Data extracted from a collection
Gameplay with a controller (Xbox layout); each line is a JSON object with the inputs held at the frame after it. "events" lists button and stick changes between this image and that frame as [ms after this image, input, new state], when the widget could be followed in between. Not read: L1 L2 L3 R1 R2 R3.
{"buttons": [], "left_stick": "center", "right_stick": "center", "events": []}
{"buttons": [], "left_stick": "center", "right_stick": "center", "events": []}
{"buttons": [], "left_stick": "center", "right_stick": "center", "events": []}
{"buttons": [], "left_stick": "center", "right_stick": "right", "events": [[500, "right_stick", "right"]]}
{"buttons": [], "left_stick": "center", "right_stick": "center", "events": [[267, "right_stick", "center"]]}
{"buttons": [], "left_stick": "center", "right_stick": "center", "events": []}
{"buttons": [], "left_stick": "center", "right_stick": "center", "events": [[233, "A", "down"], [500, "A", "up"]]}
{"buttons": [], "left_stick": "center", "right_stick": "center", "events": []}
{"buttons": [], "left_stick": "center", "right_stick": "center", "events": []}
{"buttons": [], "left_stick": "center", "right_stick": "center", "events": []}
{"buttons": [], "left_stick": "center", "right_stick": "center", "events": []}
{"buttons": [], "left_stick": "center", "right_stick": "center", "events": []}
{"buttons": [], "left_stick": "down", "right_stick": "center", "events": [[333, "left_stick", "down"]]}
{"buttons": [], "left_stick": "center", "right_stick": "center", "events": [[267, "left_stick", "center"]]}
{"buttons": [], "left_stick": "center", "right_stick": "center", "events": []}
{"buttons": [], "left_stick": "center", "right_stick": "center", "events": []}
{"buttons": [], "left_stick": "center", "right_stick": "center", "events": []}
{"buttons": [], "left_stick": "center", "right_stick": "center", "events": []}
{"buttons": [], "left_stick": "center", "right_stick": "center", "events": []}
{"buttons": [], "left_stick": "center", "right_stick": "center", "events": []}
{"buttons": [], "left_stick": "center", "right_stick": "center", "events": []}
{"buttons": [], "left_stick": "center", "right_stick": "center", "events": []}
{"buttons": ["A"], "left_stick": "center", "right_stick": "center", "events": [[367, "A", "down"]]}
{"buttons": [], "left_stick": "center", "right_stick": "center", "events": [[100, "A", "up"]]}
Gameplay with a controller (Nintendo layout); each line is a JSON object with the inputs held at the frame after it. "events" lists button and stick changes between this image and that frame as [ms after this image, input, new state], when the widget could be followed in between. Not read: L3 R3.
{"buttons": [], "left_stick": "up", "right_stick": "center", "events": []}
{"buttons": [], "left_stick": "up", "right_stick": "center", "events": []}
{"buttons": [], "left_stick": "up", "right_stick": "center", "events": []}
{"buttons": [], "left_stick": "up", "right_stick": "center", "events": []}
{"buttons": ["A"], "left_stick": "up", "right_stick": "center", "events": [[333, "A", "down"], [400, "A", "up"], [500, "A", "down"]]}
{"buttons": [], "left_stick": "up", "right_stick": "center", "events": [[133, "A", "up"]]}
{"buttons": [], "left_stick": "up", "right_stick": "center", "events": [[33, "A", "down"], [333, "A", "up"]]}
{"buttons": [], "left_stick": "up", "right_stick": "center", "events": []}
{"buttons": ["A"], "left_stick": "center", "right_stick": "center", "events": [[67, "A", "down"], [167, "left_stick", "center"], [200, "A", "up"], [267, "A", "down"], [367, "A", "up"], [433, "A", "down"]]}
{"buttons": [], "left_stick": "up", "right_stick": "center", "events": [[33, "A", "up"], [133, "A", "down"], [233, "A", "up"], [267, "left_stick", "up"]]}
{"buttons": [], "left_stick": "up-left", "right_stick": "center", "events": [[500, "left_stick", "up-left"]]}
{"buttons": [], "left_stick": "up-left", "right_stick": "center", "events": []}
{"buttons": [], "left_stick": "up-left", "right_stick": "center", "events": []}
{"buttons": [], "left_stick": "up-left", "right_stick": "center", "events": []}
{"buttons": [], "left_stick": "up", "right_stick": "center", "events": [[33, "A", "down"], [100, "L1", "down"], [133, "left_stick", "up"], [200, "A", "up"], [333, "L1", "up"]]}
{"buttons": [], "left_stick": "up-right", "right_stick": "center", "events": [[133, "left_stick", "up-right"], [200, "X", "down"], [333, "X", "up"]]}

Required action
Exact output of every entry is required.

Exercise solution
Gameplay with a controller (Xbox layout); each line is a JSON object with the inputs held at the frame after it. "events" lists button and stick changes between this image and that frame as [ms after this image, input, new state], when the widget could be followed in between. Not read: L1 L2 L3 R1 R2 R3.
{"buttons": [], "left_stick": "center", "right_stick": "center", "events": []}
{"buttons": [], "left_stick": "center", "right_stick": "center", "events": []}
{"buttons": [], "left_stick": "center", "right_stick": "center", "events": []}
{"buttons": [], "left_stick": "center", "right_stick": "right", "events": [[500, "right_stick", "right"]]}
{"buttons": [], "left_stick": "center", "right_stick": "center", "events": [[267, "right_stick", "center"]]}
{"buttons": [], "left_stick": "center", "right_stick": "center", "events": []}
{"buttons": [], "left_stick": "center", "right_stick": "center", "events": [[233, "A", "down"], [500, "A", "up"]]}
{"buttons": [], "left_stick": "center", "right_stick": "center", "events": []}
{"buttons": [], "left_stick": "center", "right_stick": "center", "events": []}
{"buttons": [], "left_stick": "center", "right_stick": "center", "events": []}
{"buttons": [], "left_stick": "center", "right_stick": "center", "events": []}
{"buttons": [], "left_stick": "center", "right_stick": "center", "events": []}
{"buttons": [], "left_stick": "down", "right_stick": "center", "events": [[333, "left_stick", "down"]]}
{"buttons": [], "left_stick": "center", "right_stick": "center", "events": [[267, "left_stick", "center"]]}
{"buttons": [], "left_stick": "center", "right_stick": "center", "events": []}
{"buttons": [], "left_stick": "center", "right_stick": "center", "events": []}
{"buttons": [], "left_stick": "center", "right_stick": "center", "events": []}
{"buttons": [], "left_stick": "center", "right_stick": "center", "events": []}
{"buttons": [], "left_stick": "center", "right_stick": "center", "events": []}
{"buttons": [], "left_stick": "center", "right_stick": "center", "events": []}
{"buttons": [], "left_stick": "center", "right_stick": "center", "events": []}
{"buttons": [], "left_stick": "center", "right_stick": "center", "events": []}
{"buttons": ["A"], "left_stick": "center", "right_stick": "center", "events": [[367, "A", "down"]]}
{"buttons": [], "left_stick": "center", "right_stick": "center", "events": [[100, "A", "up"]]}
Gameplay with a controller (Nintendo layout); each line is a JSON object with the inputs held at the frame after it. "events" lists button and stick changes between this image and that frame as [ms after this image, input, new state], when the widget could be followed in between. Not read: L3 R3.
{"buttons": [], "left_stick": "up", "right_stick": "center", "events": []}
{"buttons": [], "left_stick": "up", "right_stick": "center", "events": []}
{"buttons": [], "left_stick": "up", "right_stick": "center", "events": []}
{"buttons": [], "left_stick": "up", "right_stick": "center", "events": []}
{"buttons": ["A"], "left_stick": "up", "right_stick": "center", "events": [[333, "A", "down"], [400, "A", "up"], [500, "A", "down"]]}
{"buttons": [], "left_stick": "up", "right_stick": "center", "events": [[133, "A", "up"]]}
{"buttons": [], "left_stick": "up", "right_stick": "center", "events": [[33, "A", "down"], [333, "A", "up"]]}
{"buttons": [], "left_stick": "up", "right_stick": "center", "events": []}
{"buttons": ["A"], "left_stick": "center", "right_stick": "center", "events": [[67, "A", "down"], [167, "left_stick", "center"], [200, "A", "up"], [267, "A", "down"], [367, "A", "up"], [433, "A", "down"]]}
{"buttons": [], "left_stick": "up", "right_stick": "center", "events": [[33, "A", "up"], [133, "A", "down"], [233, "A", "up"], [267, "left_stick", "up"]]}
{"buttons": [], "left_stick": "up-left", "right_stick": "center", "events": [[500, "left_stick", "up-left"]]}
{"buttons": [], "left_stick": "up-left", "right_stick": "center", "events": []}
{"buttons": [], "left_stick": "up-left", "right_stick": "center", "events": []}
{"buttons": [], "left_stick": "up-left", "right_stick": "center", "events": []}
{"buttons": [], "left_stick": "up", "right_stick": "center", "events": [[33, "A", "down"], [100, "L1", "down"], [133, "left_stick", "up"], [200, "A", "up"], [333, "L1", "up"]]}
{"buttons": [], "left_stick": "up-right", "right_stick": "center", "events": [[133, "left_stick", "up-right"], [200, "X", "down"], [333, "X", "up"]]}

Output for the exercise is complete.